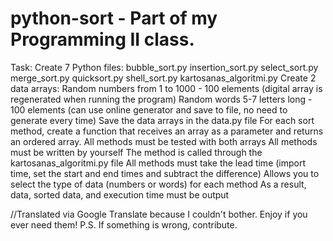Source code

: # python-sort - Part of my Programming II class.

Task:
Create 7 Python files:
        bubble_sort.py
        insertion_sort.py
        select_sort.py
        merge_sort.py
        quicksort.py
        shell_sort.py
        kartosanas_algoritmi.py
Create 2 data arrays:
        Random numbers from 1 to 1000 - 100 elements (digital array is regenerated when running the program)
        Random words 5-7 letters long - 100 elements (can use online generator and save to file, no need to generate every time)
Save the data arrays in the data.py file
    For each sort method, create a function that receives an array as a parameter and returns an ordered array.
    All methods must be tested with both arrays
    All methods must be written by yourself
    The method is called through the kartosanas_algoritmi.py file
    All methods must take the lead time (import time, set the start and end times and subtract the difference)
    Allows you to select the type of data (numbers or words) for each method
    As a result, data, sorted data, and execution time must be output

//Translated via Google Translate because I couldn't bother.
Enjoy if you ever need them!
P.S. If something is wrong, contribute.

**Exercise description:**
Among the lines above, which contain the word "data"? Copy every one.

**Answer space:**
Create 2 data arrays:
Save the data arrays in the data.py file
    Allows you to select the type of data (numbers or words) for each method
    As a result, data, sorted data, and execution time must be output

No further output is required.